ACTIVITY: When "behavioral" occurs in a line of the material, copy that line.

DATASET EXTRACT:
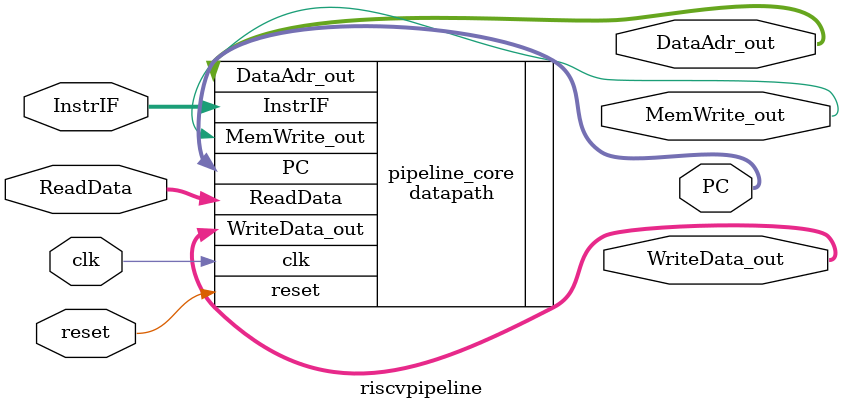
<source format=sv>
`timescale 1ns/1ps

module top_pipeline(
  input  logic        clk,
  input  logic        reset,
  output logic [31:0] WriteData,
  output logic [31:0] DataAdr,
  output logic        MemWrite
);

  // Program counter (drives imem address)
  logic [31:0] pc_word;
  // Instruction fetched from instruction memory
  logic [31:0] instr_fetched;
  // Data memory read-back
  logic [31:0] dmem_readback;

  // Instruction memory (word-aligned)
  imem instr_mem_inst (
    .a(pc_word),
    .rd(instr_fetched)
  );

  // Pipeline core instance
  riscvpipeline cpu_core (
    .clk(clk),
    .reset(reset),
    .PC(pc_word),
    .InstrIF(instr_fetched),
    .MemWrite_out(MemWrite),
    .DataAdr_out(DataAdr),
    .WriteData_out(WriteData),
    .ReadData(dmem_readback)
  );

  // Data memory (behavioral)
  dmem data_mem_inst (
    .clk(clk),
    .reset(reset),
    .we(MemWrite),
    .a(DataAdr),
    .wd(WriteData),
    .rd(dmem_readback)
  );

endmodule

// imem: small instruction memory (word addressed). Loads test hex at start.
module imem(
  input  logic [31:0] a,   // byte address (word-aligned expected)
  output logic [31:0] rd
);

  localparam int WORDS = 64;
  logic [31:0] mem_array [0:WORDS-1];

  initial begin
    $readmemh("tests/rvx10_pipeline.hex", mem_array);
  end

  assign rd = mem_array[a[31:2]];

endmodule

// dmem: simple synchronous write, combinational read behavioral data memory
module dmem(
  input  logic        clk,
  input  logic        reset,
  input  logic        we,
  input  logic [31:0] a,   // byte address (word-aligned expected)
  input  logic [31:0] wd,  // write data
  output logic [31:0] rd   // read data (combinational)
);

  localparam int DEPTH = 64;
  logic [31:0] mem_array [0:DEPTH-1];

  // clear memory at time-0
  initial begin : zero_init
    integer ii;
    for (ii = 0; ii < DEPTH; ii = ii + 1) begin
      mem_array[ii] = 32'd0;
    end
  end

  assign rd = mem_array[a[31:2]];

  // synchronous write on rising clock (respect reset)
  always_ff @(posedge clk) begin
    if (we && !reset) begin
      mem_array[a[31:2]] <= wd;
    end
  end

endmodule

// riscvpipeline: top pipeline module (thin wrapper that instantiates datapath)
module riscvpipeline(
  input  logic        clk,
  input  logic        reset,
  output logic [31:0] PC,
  input  logic [31:0] InstrIF,
  output logic        MemWrite_out,
  output logic [31:0] DataAdr_out,
  output logic [31:0] WriteData_out,
  input  logic [31:0] ReadData
);

  datapath pipeline_core (
    .clk(clk),
    .reset(reset),
    .PC(PC),
    .InstrIF(InstrIF),
    .MemWrite_out(MemWrite_out),
    .DataAdr_out(DataAdr_out),
    .WriteData_out(WriteData_out),
    .ReadData(ReadData)
  );

endmodule

</source>
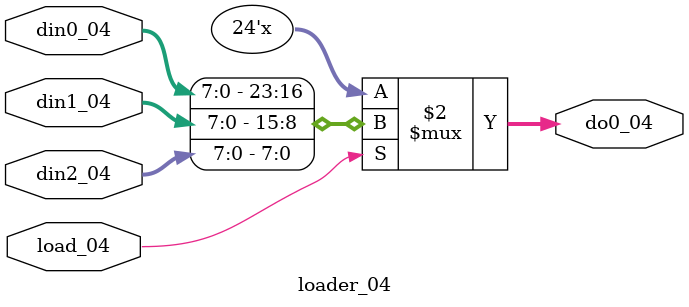
<source format=v>
module loader_04(
	input [7:0] din0_04,din1_04,din2_04,
	input load_04,
	output reg[23:0] do0_04
	);
	
always @(*)
	begin
		if(load_04)do0_04<={din0_04,din1_04,din2_04};
		else;
	end
endmodule
</source>
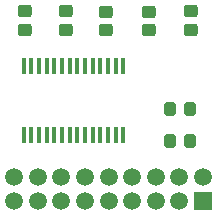
<source format=gbr>
G04 DipTrace 4.1.3.1*
G04 TopMask.gbr*
%MOIN*%
G04 #@! TF.FileFunction,Soldermask,Top*
G04 #@! TF.Part,Single*
%AMOUTLINE1*
4,1,28,
-0.023031,-0.009775,
-0.023031,0.009775,
-0.022659,0.012605,
-0.021517,0.015363,
-0.019699,0.017731,
-0.017331,0.019548,
-0.014574,0.02069,
-0.011743,0.021063,
0.011743,0.021063,
0.014574,0.02069,
0.017331,0.019548,
0.019699,0.017731,
0.021517,0.015363,
0.022659,0.012605,
0.023031,0.009775,
0.023031,-0.009775,
0.022659,-0.012605,
0.021517,-0.015363,
0.019699,-0.017731,
0.017331,-0.019548,
0.014574,-0.02069,
0.011743,-0.021063,
-0.011743,-0.021063,
-0.014574,-0.02069,
-0.017331,-0.019548,
-0.019699,-0.017731,
-0.021517,-0.015363,
-0.022659,-0.012605,
-0.023031,-0.009775,
0*%
%AMOUTLINE4*
4,1,28,
0.023031,0.009775,
0.023031,-0.009775,
0.022659,-0.012605,
0.021517,-0.015363,
0.019699,-0.017731,
0.017331,-0.019548,
0.014574,-0.02069,
0.011743,-0.021063,
-0.011743,-0.021063,
-0.014574,-0.02069,
-0.017331,-0.019548,
-0.019699,-0.017731,
-0.021517,-0.015363,
-0.022659,-0.012605,
-0.023031,-0.009775,
-0.023031,0.009775,
-0.022659,0.012605,
-0.021517,0.015363,
-0.019699,0.017731,
-0.017331,0.019548,
-0.014574,0.02069,
-0.011743,0.021063,
0.011743,0.021063,
0.014574,0.02069,
0.017331,0.019548,
0.019699,0.017731,
0.021517,0.015363,
0.022659,0.012605,
0.023031,0.009775,
0*%
%AMOUTLINE7*
4,1,28,
-0.008594,0.023031,
0.008594,0.023031,
0.011118,0.022699,
0.013591,0.021675,
0.015715,0.020045,
0.017344,0.017922,
0.018368,0.015449,
0.018701,0.012924,
0.018701,-0.012924,
0.018368,-0.015449,
0.017344,-0.017922,
0.015715,-0.020045,
0.013591,-0.021675,
0.011118,-0.022699,
0.008594,-0.023031,
-0.008594,-0.023031,
-0.011118,-0.022699,
-0.013591,-0.021675,
-0.015715,-0.020045,
-0.017344,-0.017922,
-0.018368,-0.015449,
-0.018701,-0.012924,
-0.018701,0.012924,
-0.018368,0.015449,
-0.017344,0.017922,
-0.015715,0.020045,
-0.013591,0.021675,
-0.011118,0.022699,
-0.008594,0.023031,
0*%
%AMOUTLINE10*
4,1,28,
0.008594,-0.023031,
-0.008594,-0.023031,
-0.011118,-0.022699,
-0.013591,-0.021675,
-0.015715,-0.020045,
-0.017344,-0.017922,
-0.018368,-0.015449,
-0.018701,-0.012924,
-0.018701,0.012924,
-0.018368,0.015449,
-0.017344,0.017922,
-0.015715,0.020045,
-0.013591,0.021675,
-0.011118,0.022699,
-0.008594,0.023031,
0.008594,0.023031,
0.011118,0.022699,
0.013591,0.021675,
0.015715,0.020045,
0.017344,0.017922,
0.018368,0.015449,
0.018701,0.012924,
0.018701,-0.012924,
0.018368,-0.015449,
0.017344,-0.017922,
0.015715,-0.020045,
0.013591,-0.021675,
0.011118,-0.022699,
0.008594,-0.023031,
0*%
%ADD25C,0.059055*%
%ADD27R,0.059055X0.059055*%
%ADD29R,0.015354X0.057087*%
%ADD34OUTLINE1*%
%ADD37OUTLINE4*%
%ADD40OUTLINE7*%
%ADD43OUTLINE10*%
%FSLAX26Y26*%
G04*
G70*
G90*
G75*
G01*
G04 TopMask*
%LPD*%
D29*
X479685Y773425D3*
X505276D3*
X530866D3*
X556457D3*
X582047D3*
X607638D3*
X633228D3*
X658819D3*
X684409D3*
X710000D3*
X735591D3*
X761181D3*
X786772D3*
X812362D3*
Y1003740D3*
X786772D3*
X761181D3*
X735591D3*
X710000D3*
X684409D3*
X658819D3*
X633228D3*
X607638D3*
X582047D3*
X556457D3*
X530866D3*
X505276D3*
X479685D3*
D34*
X483966Y1122756D3*
D37*
Y1185748D3*
D34*
X621467Y1122598D3*
D37*
Y1185591D3*
D34*
X752717Y1122165D3*
D37*
Y1185157D3*
D34*
X896467Y1122165D3*
D37*
Y1185157D3*
D34*
X1036850Y1122402D3*
D37*
Y1185394D3*
D40*
X966184Y859306D3*
D43*
X1032719D3*
D40*
X966184Y754898D3*
D43*
X1032719D3*
D27*
X1077717Y553661D3*
D25*
Y632402D3*
X998976Y553661D3*
Y632402D3*
X920236Y553661D3*
Y632402D3*
X841496Y553661D3*
Y632402D3*
X762756Y553661D3*
Y632402D3*
X684016Y553661D3*
Y632402D3*
X605276Y553661D3*
Y632402D3*
X526535Y553661D3*
Y632402D3*
X447795Y553661D3*
Y632402D3*
M02*

</source>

REPLY TO THE TASK:
  // Data memory (behavioral)
// dmem: simple synchronous write, combinational read behavioral data memory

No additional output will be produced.